Laut „Spiegel“ heißt es in dem Bericht der Kommission: „Die grundsätzliche Rechtswidrigkeit des Schwangerschaftsabbruchs in der Frühphase der Schwangerschaft ist nicht haltbar.“ Verwiesen werde darauf, dass die aktuellen Regelungen im Strafgesetzbuch einer verfassungsrechtlichen, völkerrechtlichen und europarechtlichen Prüfung nicht Stand hielten. Sobald ein Fötus eigenständig lebensfähig sei, sollten Abbrüche aber verboten bleiben. Die Grenze liege etwa in der 22. Woche seit Beginn der letzten Menstruation, empfehle die Kommission.
Unionsfraktionsgeschäftsführer Thorsten Frei (CDU) warnte davor, gesellschaftliche Konfliktlinien nach dem Kompromiss um das Abtreibungsrecht aus den 1990er Jahren neu aufzureißen. Dies sei „grundüberflüssig“ in einer Situation, in der die Koalition ganz andere Probleme zu bewältigen habe wie etwa die Wirtschaftskrise oder die steigende Kriminalitätsrate. „Es wäre grundfalsch, weitere gesellschaftliche Konflikte zu provozieren“, sagte Frei heute in Berlin. Falls sich die Ampel-Koalition solche Vorschläge zu eigen mache, „würde das zwangsläufig dazu führen“, dass man in Karlsruhe klagen werde.
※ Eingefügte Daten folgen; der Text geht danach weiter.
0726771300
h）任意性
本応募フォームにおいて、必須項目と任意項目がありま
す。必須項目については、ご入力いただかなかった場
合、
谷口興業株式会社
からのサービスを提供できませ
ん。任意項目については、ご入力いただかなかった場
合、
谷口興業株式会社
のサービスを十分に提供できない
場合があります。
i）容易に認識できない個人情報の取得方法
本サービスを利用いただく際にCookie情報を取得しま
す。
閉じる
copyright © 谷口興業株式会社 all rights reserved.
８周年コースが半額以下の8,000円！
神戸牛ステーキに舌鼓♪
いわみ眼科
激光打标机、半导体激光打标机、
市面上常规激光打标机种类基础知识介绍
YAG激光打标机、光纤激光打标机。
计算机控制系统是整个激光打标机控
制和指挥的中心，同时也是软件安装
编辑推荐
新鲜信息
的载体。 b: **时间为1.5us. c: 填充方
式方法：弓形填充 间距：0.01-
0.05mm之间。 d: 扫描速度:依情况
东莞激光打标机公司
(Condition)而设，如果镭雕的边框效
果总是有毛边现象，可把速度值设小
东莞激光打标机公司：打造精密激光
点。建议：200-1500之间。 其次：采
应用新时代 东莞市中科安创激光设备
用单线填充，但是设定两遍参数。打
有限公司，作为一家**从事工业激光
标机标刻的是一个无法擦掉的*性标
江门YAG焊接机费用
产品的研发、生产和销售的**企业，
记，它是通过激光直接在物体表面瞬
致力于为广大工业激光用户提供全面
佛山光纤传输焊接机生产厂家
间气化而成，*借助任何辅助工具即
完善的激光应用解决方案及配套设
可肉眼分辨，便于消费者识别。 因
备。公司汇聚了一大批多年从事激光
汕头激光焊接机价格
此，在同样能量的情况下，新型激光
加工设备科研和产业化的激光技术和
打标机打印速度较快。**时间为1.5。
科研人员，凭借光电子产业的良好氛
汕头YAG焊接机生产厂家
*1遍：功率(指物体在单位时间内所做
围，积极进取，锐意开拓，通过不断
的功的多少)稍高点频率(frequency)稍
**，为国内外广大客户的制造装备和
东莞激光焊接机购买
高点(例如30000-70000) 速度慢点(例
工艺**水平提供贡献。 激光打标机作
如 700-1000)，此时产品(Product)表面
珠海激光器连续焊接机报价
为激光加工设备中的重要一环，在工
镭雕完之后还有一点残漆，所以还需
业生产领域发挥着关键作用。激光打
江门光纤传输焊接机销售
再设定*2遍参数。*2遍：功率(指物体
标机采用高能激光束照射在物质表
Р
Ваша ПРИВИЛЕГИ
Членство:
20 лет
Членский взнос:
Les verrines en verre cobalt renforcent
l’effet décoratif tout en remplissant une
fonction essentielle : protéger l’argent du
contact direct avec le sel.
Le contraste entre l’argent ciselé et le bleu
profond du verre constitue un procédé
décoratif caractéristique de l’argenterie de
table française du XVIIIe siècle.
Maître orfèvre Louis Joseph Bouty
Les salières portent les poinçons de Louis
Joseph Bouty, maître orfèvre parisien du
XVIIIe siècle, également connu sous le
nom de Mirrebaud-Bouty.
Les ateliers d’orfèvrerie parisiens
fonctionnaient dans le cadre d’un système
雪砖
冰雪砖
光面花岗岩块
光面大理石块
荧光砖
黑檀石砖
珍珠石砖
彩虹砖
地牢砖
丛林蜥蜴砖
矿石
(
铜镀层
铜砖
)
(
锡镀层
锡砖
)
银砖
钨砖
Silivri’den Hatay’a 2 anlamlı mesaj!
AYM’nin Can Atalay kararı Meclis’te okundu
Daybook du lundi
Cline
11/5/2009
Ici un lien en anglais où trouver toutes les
Der Pro Familia Bundesverband mahnte dagegen dringenden Handlungsbedarf an. Die Regierung müsse bei einer Reform mögliche Gestaltungsspielräume umfassend nutzen und Abbrüche vollständig entkriminalisieren. Zudem müssten Beratungspflicht und Wartezeiten abgeschafft werden. Insgesamt müsse das Vertrauen in Schwangere sowie in Beratung, Ärztinnen und Ärzte im Vordergrund stehen. Menschenrechte und effektiver Lebensschutz verlangten, Entscheidungsmöglichkeiten zu erweitern, nicht einzuschränken.
Der katholische Wohlfahrtsverband Caritas erklärte dagegen, die jetzige Regelung sei keine völkerrechtswidrige Kriminalisierung der Abtreibung, sondern ein ausgewogenes Konzept, das das Leben des Kindes über die Selbstbestimmung der Frau schütze. Deshalb sei nach Vorlage des Kommissionsberichts eine gründliche Diskussion notwendig. Dabei könne die Bedeutung einer guten Beratung und Begleitung werdender Eltern nicht genug unterstrichen werden.
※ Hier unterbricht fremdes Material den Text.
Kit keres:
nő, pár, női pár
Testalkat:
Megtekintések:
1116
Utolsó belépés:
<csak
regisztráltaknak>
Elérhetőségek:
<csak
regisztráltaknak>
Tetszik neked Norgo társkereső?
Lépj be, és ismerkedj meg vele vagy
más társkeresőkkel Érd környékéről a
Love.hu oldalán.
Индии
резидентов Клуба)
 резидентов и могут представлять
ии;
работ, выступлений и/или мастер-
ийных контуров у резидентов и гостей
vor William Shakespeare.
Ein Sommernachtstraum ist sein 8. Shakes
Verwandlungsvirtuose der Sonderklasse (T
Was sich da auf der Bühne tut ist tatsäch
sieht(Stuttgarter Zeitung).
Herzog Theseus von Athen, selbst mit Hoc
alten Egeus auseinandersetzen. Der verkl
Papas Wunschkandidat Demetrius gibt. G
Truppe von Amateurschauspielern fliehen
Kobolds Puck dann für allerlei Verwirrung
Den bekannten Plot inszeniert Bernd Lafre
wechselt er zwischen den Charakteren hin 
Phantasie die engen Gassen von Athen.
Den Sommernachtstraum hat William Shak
Die Bundesregierung hatte bereits im ersten Jahr ihrer Amtszeit eine weitreichende Gesetzesänderung im Zusammenhang mit Schwangerschaftsabbrüchen auf den Weg gebracht: Sie schaffte den umstrittenen Paragrafen 219a ab, der zuvor das „Werbeverbot“ für Abtreibungen geregelt und immer wieder dazu geführt hatte, dass Ärztinnen und Ärzte sich strafbar machten, wenn sie öffentlich Informationen dazu zur Verfügung stellten.